__What you will do__. Render the lines of the records below as a numbered list, beginning with the line that contains "Agende Agora" and going on through the line that contains "estudiantes participó en ferias científicas y". Omit blank lines and include no other lines.

__Dataset content__.
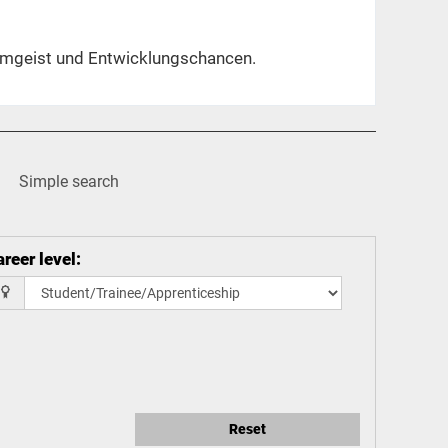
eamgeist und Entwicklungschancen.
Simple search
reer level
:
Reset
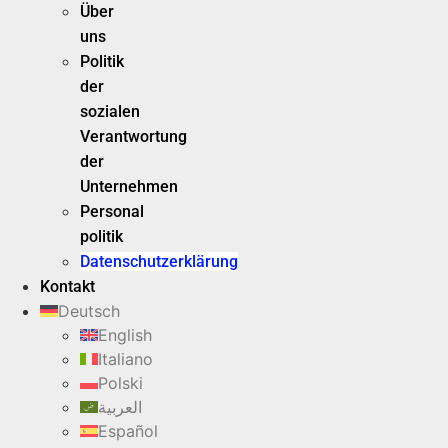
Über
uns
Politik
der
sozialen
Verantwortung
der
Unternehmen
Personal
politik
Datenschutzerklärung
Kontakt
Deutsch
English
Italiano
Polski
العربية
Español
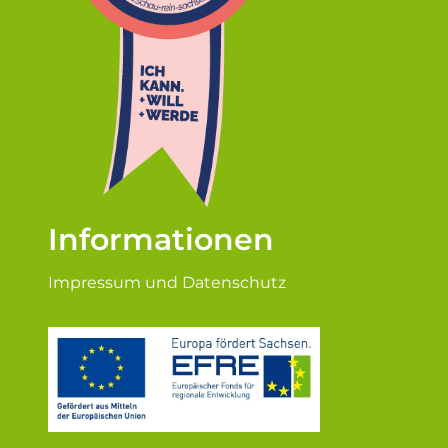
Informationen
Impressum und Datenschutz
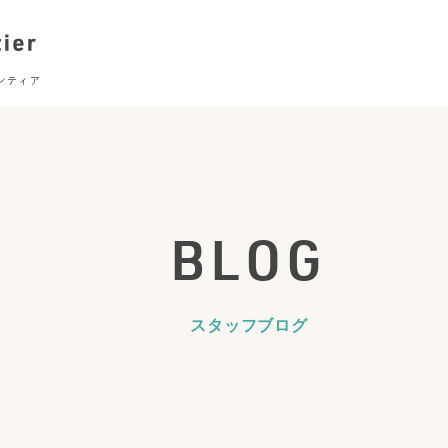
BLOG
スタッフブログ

...

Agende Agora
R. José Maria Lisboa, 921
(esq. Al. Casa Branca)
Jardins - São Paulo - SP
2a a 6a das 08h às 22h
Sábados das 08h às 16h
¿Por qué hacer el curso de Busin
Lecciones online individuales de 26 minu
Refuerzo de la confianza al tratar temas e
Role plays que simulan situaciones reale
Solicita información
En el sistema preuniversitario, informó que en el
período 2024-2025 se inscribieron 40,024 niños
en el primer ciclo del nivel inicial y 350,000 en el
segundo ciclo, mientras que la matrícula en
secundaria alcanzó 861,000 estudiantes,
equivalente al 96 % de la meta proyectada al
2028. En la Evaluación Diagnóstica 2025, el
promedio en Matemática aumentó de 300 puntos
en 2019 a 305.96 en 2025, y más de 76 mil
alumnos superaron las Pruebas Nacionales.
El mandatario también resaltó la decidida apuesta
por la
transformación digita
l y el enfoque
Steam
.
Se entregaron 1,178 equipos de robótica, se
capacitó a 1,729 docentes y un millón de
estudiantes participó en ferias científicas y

__Answer to this task__.
1. Agende Agora
2. R. José Maria Lisboa, 921
3. (esq. Al. Casa Branca)
4. Jardins - São Paulo - SP
5. 2a a 6a das 08h às 22h
6. Sábados das 08h às 16h
7. ¿Por qué hacer el curso de Busin
8. Lecciones online individuales de 26 minu
9. Refuerzo de la confianza al tratar temas e
10. Role plays que simulan situaciones reale
11. Solicita información
12. En el sistema preuniversitario, informó que en el
13. período 2024-2025 se inscribieron 40,024 niños
14. en el primer ciclo del nivel inicial y 350,000 en el
15. segundo ciclo, mientras que la matrícula en
16. secundaria alcanzó 861,000 estudiantes,
17. equivalente al 96 % de la meta proyectada al
18. 2028. En la Evaluación Diagnóstica 2025, el
19. promedio en Matemática aumentó de 300 puntos
20. en 2019 a 305.96 en 2025, y más de 76 mil
21. alumnos superaron las Pruebas Nacionales.
22. El mandatario también resaltó la decidida apuesta
23. por la
24. transformación digita
25. l y el enfoque
26. Steam
27. .
28. Se entregaron 1,178 equipos de robótica, se
29. capacitó a 1,729 docentes y un millón de
30. estudiantes participó en ferias científicas y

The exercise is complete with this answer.